*Text segment:*
____________

Workplace Inspiration Is within Reach

June 24, 2016

Workplace Inspiration Is within Reach

Is your workplace dull, frustrating, and stressful, or is it safe, inspiring, and productive? Maybe somewhere in between?

We know the benefits of employee engagement on our businesses. We have seen the remarkable contributions team members make when they are treated with trust, respect, and dignity each day.

Yet very few of our workplaces consistently brim with enthusiasm, optimism, top results, rockstar service, and proactive problem solving.

The numbers are sobering. Gallup research found that only 32 percent of U.S. employees were engaged in 2015. That percentage has stayed pretty steady since 2011 when it measured 29 percent. Tiny HR’s "2014 Engagement and Culture" report found that only 21 percent of employees feel strongly valued at work. In addition, their report found that 64 percent of employees said their company does not have a strong, healthy culture.

The U.S. Department of Labor announced that 3.1 million workers voluntarily separated from their jobs in December 2015. In other words, they quit. The number of quits is higher now than in December 2007, the first month of the global recession. (Voluntary separations were much lower during that recession.)

What we’re doing today is not working. The way leaders lead doesn’t consistently inspire. Team members compete for limited recognition. Unhealthy work relationships cause illnesses, mistakes, and distrust. The norm in our work environments is, too often, "leaders and team members behaving badly."

____________

*Supplied material:*
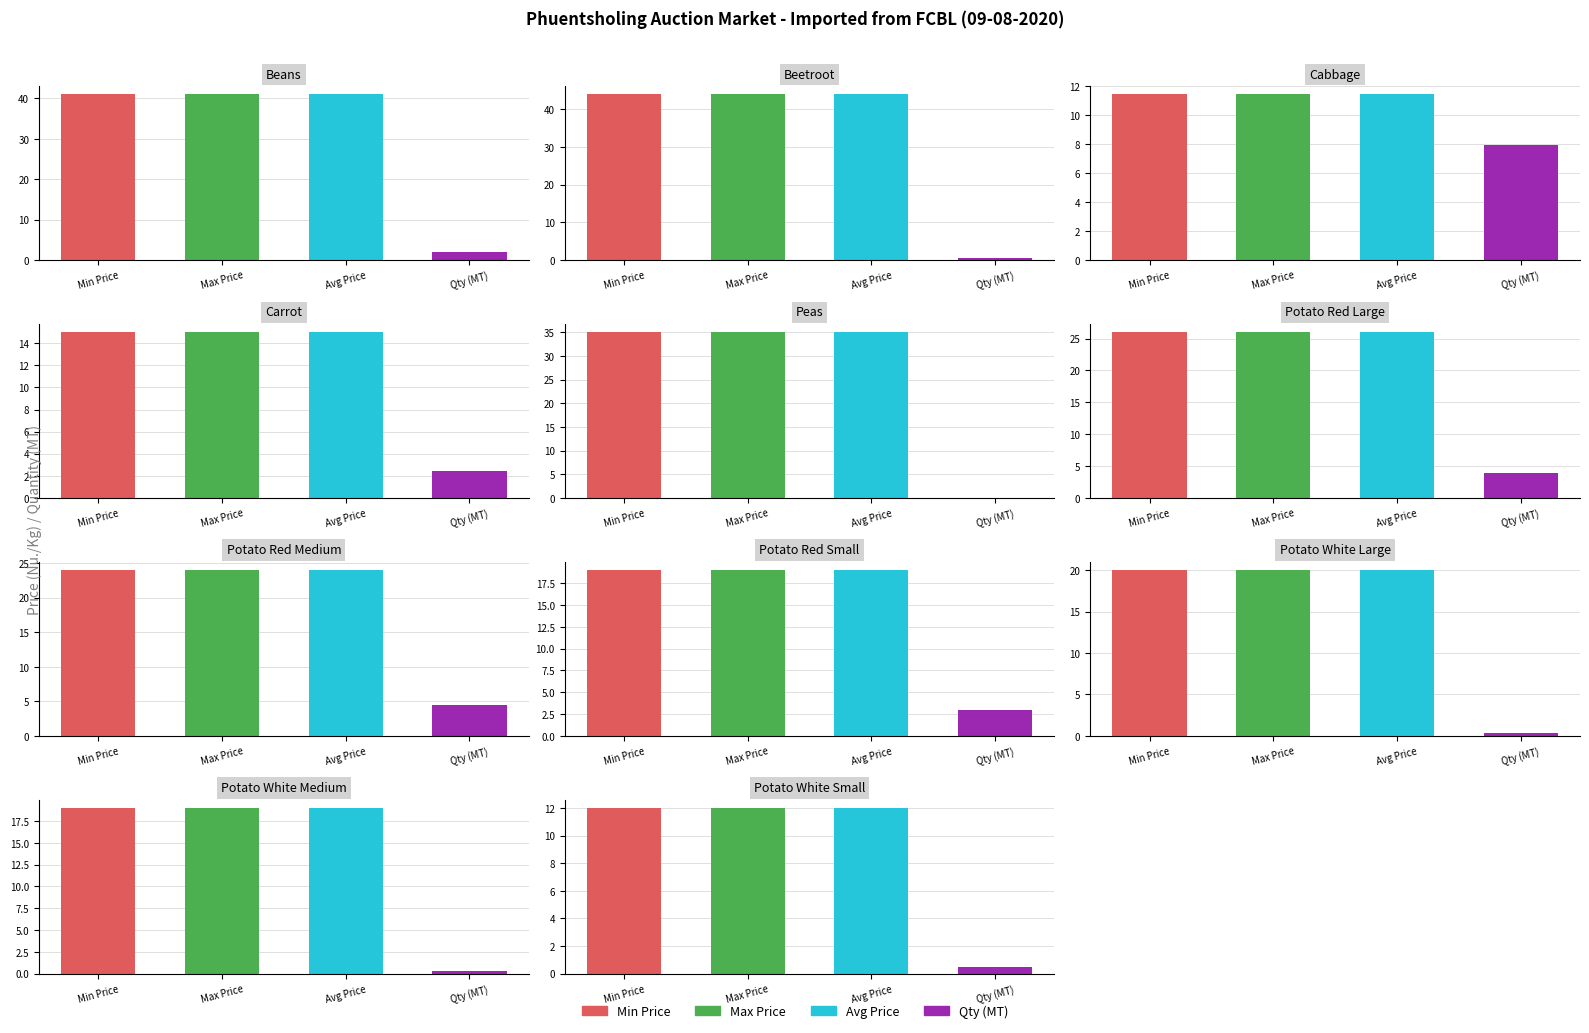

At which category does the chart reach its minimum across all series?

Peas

____________

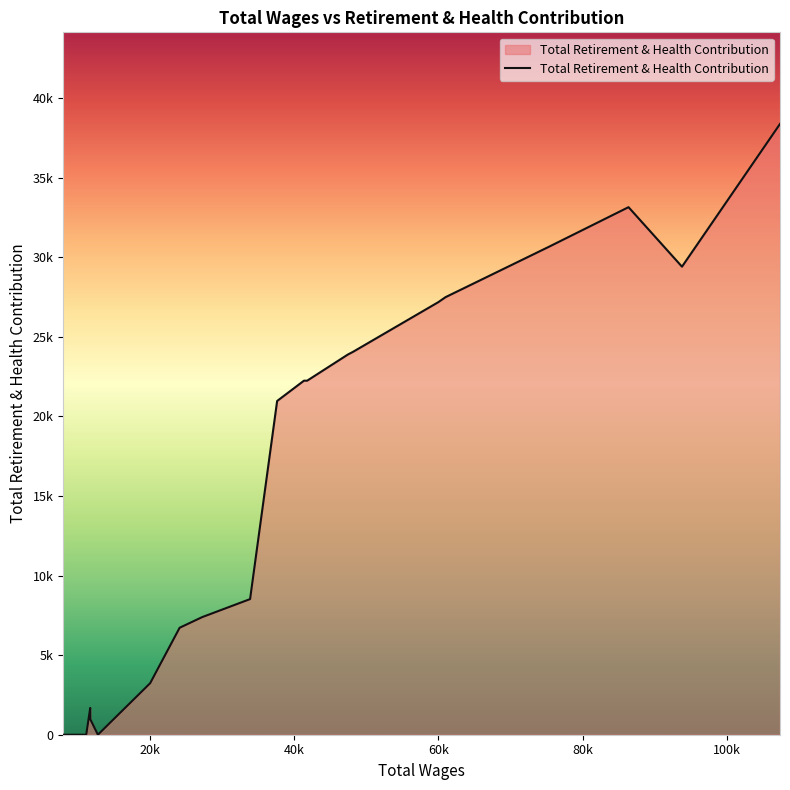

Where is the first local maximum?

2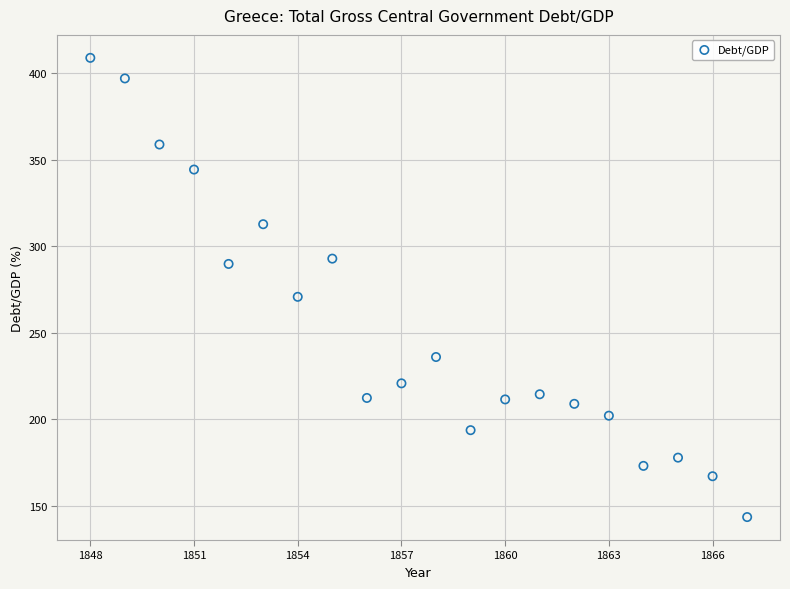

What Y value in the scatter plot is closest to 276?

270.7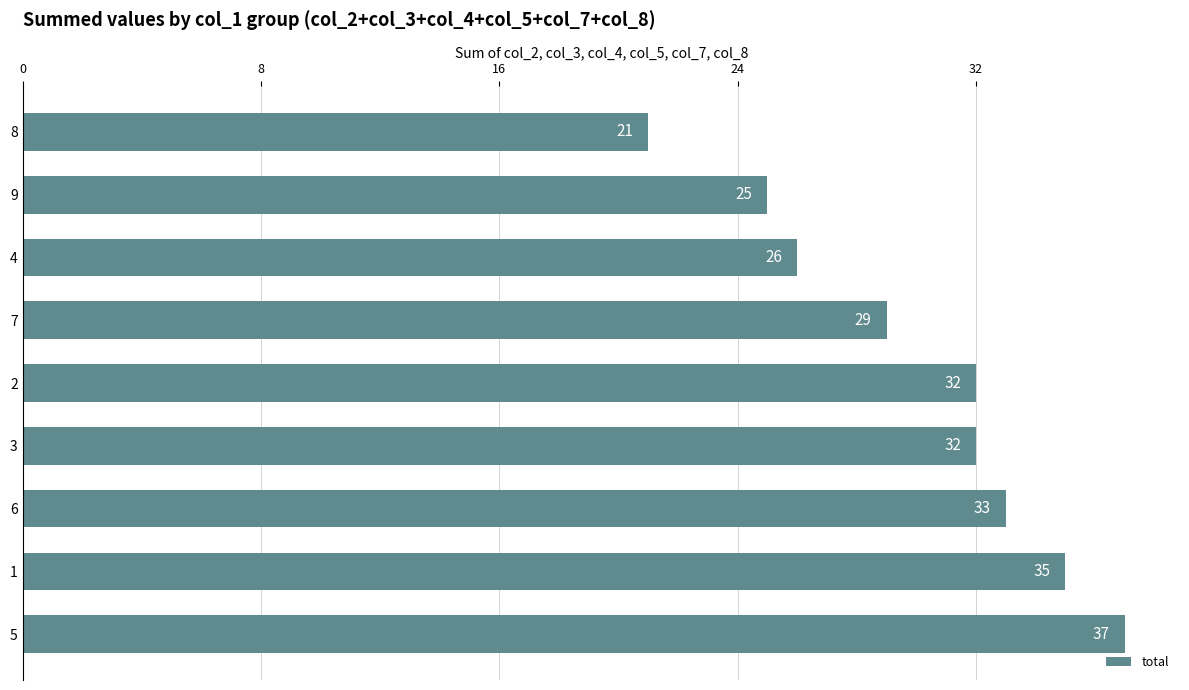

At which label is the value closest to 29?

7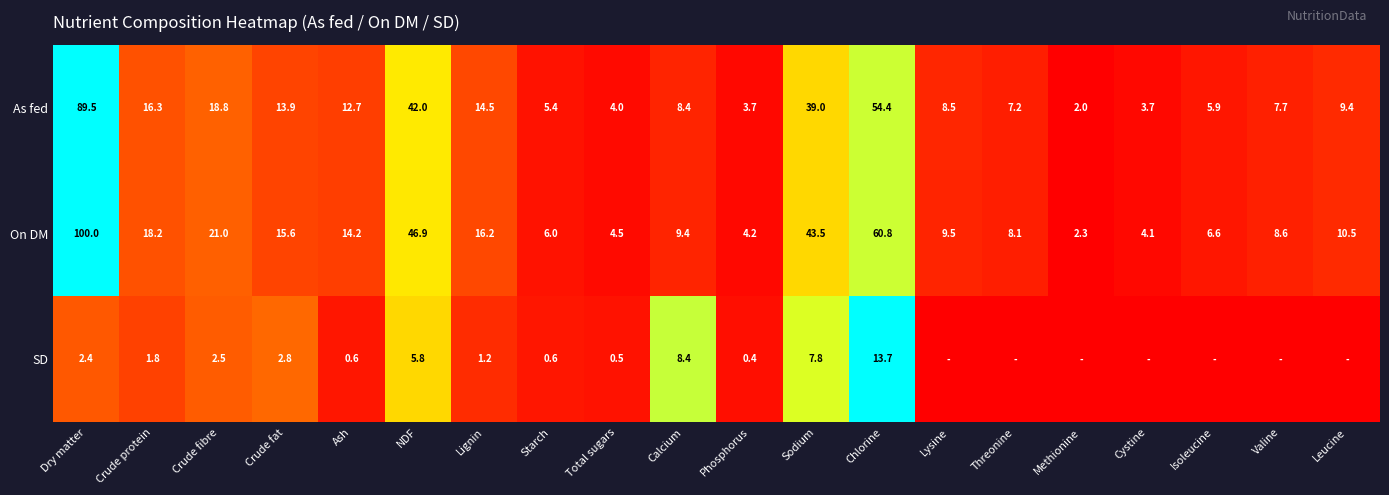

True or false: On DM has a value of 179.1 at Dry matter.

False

____________

*Tasks to complete:*
1 - In the piece on workplace engagement, what reasons does it give for saying that what we're doing today is not working? Answer in one to three sentences.
2 - According to the workplace engagement piece, what share of U.S. employees did Gallup find were engaged in 2015?
3 - Pick up the piece on workplace engagement right after its last sentence and keep writing.

*Replies:*
1 - Leaders don't consistently inspire, and team members compete for limited recognition. Unhealthy work relationships also cause illnesses, mistakes, and distrust.

2 - 32 percent.

3 -
We need to come at this from another perspective. We need an approach that makes values - the way leaders and team members treat each other at work - as important as results.

Performance and results are important things. They help sustain the business. They help pay leaders' and team members’ wages. They deliver on the promises you make to customers. All are wonderful things.

But results aren’t the only important things in your business. An exclusive focus on results can lead to bending (or breaking) of rules, “I win, you lose” behaviors and eroded engagement, service, and appreciation, as we’ve seen.

Leaders know how to manage results. They define performance expectations by specifying outcomes. They align behaviors to deliver on those performance commitments. They measure and monitor progress and accomplishment. The last piece—the critical piece—is holding everyone accountable for results. Leaders don’t do that consistently well today.

The challenge is that managing results is exactly half the leader’s job. Managing values is the other half.

However, leaders don’t know how to manage values. They’ve never been asked to do that. They’ve not had role models—past and current bosses—that did that. If they did have great bosses who managed values and performance effectively, that skill set didn’t stick. Leaders are not exposed to a lot of great bosses—they may see only one or two in their entire careers. So leaders don’t develop the skills required to manage values.

Your company may have values posted on the walls. They may be listed on a web page. But living those values is not common. Aligning plans, decisions, and actions to defined values takes leaders’ time, energy, and intention.

We need to teach leaders to manage values using a familiar approach—similar to how they manage results.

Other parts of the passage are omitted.